During his first season under center, Rivera passed for 2,151 yards, and 13 touchdowns, rushed for 405 yards and led the Great Lakes Intercollegiate Athletic Conference (GLIAC) in total offense. He was named to the All-GLIAC second team for his accomplishments.

During the 2006 season, Anderson’s first as Wildcat head coach, Rivera continued to improve, passing for 20 touchdowns and over 2,300 yards.

He collected 2,567 yards of total offense and was named the team’s MVP.

Statistically, Rivera may have succeeded at the college level, but wins were something that never came easily for the quarterback, who eventually became a leader for the team.

“I regret not stepping up sooner and not establishing a leadership role earlier,” Rivera said. “When you don’t win there is always going to be regrets.”

Senior Year

This season, Rivera has led Northern to its most wins since the 2002 season.
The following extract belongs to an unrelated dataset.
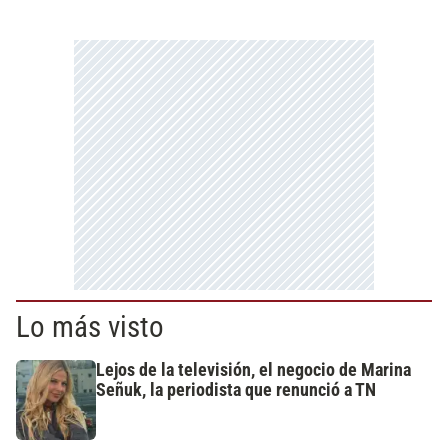
Lo más visto
Lejos de la televisión, el negocio de Marina
Señuk, la periodista que renunció a TN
The Wildcats’ currently have four wins and could get five with a win this Saturday. This could be the beginning of a turnaround for a struggling NMU football program that resides in what is arguably the nation’s top Division-II conference.

Through nine games this season, Rivera has thrown for 2,038 yards on 151-of-272 passing, with 18 touchdowns and just four interceptions.

With two touchdowns in his final game, Rivera would become the only NMU quarterback to ever pass for 20+ touchdowns in back-to-back seasons.

Unlike past years, Rivera has been aided by a potent running attack. Bossuah legs have helped carry the team through most of the season.

This season, Bossuah has rushed for 1,211 yards and 11 touchdowns. The yardage total ranks second in the GLIAC.

“It helps out a lot having a quarterback like Buddy,” Bossuah said. “I think we complement each other well. Teams just can’t focus on one of us and I think he sometimes draws the defense’s attention away from the running game.”

The Road Ahead

Although this is Rivera’s last season in a Wildcat uniform, it may not be the end of the line for the quarterback. Rivera may still have the opportunity and chance of playing football beyond the collegiate level, possibly in the Arena League.

Rivera said he has already heard some interest from Arena League coaches.

Rivera’s final collegiate game is against the No.1 Grand Valley State Lakers on Saturday, and the quarterback has a chance to knock off the team that once wanted to line him up as a wideout.

A win this Saturday could make up for some of the past losses, and Rivera could end his collegiate career on a great note.

“I don’t think I’m done playing football yet,” he said. “I don’t want to look back at the game and say if I could have done this or that, I want to look back with no regrets.”